Depuis deux mois, les moins de 16 ans n’ont théoriquement plus le droit d’accéder aux réseaux sociaux. Dans la pratique, beaucoup contournent les nouvelles règles.Devant les caisses du McDonald’s du centre commercial de Bondi Junction, l’effervescence est adolescente en ce mardi après-midi. C’est là que les collégiens de ce quartier de Sydney ont l’habitude de se retrouver après les cours. Milkshake dans une main, smartphone dans l’autre, on fait comme tous les jours : on discute « dans la vraie vie », on se balance des vannes tout en s’échangeant des « reels » – ces vidéos courtes partagées sur Instagram.

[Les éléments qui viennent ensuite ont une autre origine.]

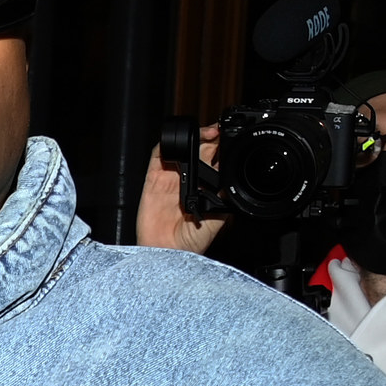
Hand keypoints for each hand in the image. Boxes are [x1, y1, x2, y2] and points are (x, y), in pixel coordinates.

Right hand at [136, 123, 223, 253]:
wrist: (167, 253)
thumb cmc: (190, 243)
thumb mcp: (218, 219)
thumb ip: (224, 198)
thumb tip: (232, 178)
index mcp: (206, 187)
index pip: (216, 159)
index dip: (223, 146)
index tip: (230, 138)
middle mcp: (189, 180)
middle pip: (200, 148)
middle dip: (211, 137)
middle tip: (219, 132)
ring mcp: (170, 178)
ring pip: (180, 147)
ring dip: (192, 137)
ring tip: (206, 134)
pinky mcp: (153, 179)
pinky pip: (157, 156)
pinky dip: (166, 145)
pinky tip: (178, 143)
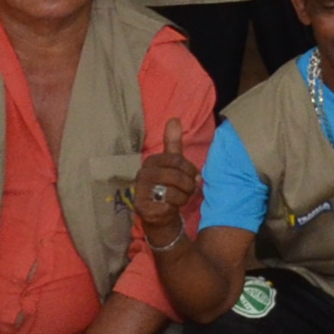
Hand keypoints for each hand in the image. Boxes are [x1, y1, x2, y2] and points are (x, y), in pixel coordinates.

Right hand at [128, 120, 195, 241]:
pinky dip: (174, 208)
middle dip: (188, 185)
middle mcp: (142, 175)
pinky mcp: (141, 208)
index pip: (177, 160)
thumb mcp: (172, 164)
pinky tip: (170, 208)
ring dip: (183, 197)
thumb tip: (174, 119)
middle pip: (176, 176)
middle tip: (189, 190)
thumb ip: (172, 143)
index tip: (194, 177)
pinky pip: (167, 206)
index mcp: (150, 161)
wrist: (159, 213)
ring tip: (181, 198)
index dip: (190, 170)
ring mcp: (140, 192)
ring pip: (173, 192)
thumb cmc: (167, 186)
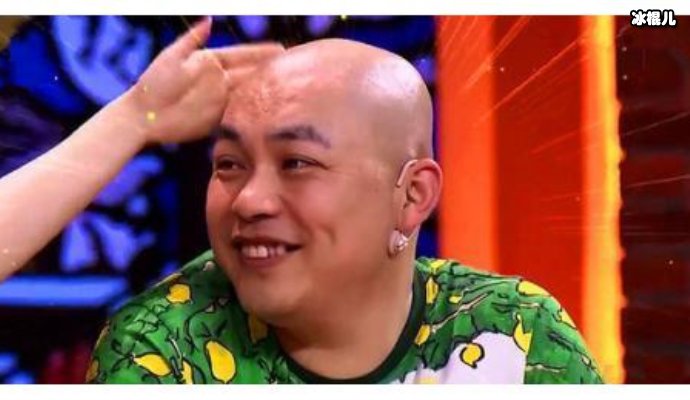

Ce n’est que lorsqu’un adulte approche que l’ambiance change. Les corps se raidissent dans les uniformes, les regards se font inquiets. « On est repérés ? » semblent-ils se demander. Depuis le 10 décembre, les mineurs de moins de 16 ans ne sont plus censés accéder aux réseaux sociaux en Australie. Facebook, Instagram, TikTok, Snapchat, YouTube, X, Reddit, Twitch, Threads et Kick ont désormais l’obligation de contrôler l’âge de leurs utilisateurs, sous peine d’amendes record – jusqu’à 49,5 millions de dollars australiens (29,5 millions d’euros).
« Nous avons envoyé un message clair aux géants de la tech : laissez les enfants australiens être des enfants, argumentait la ministre des Communications, Anika Wells, devant le Parlement début février. Nous ne les avons pas tous attrapés, mais nous faisons tout pour y arriver. » En deux semaines, 4,7 millions de comptes ont été supprimés sur le territoire, confirme l’eSafety, l’organisme public indépendant chargé de la sécurité en ligne. Les plateformes exigent désormais une copie de pièce d’identité et un selfie pour toute nouvelle inscription.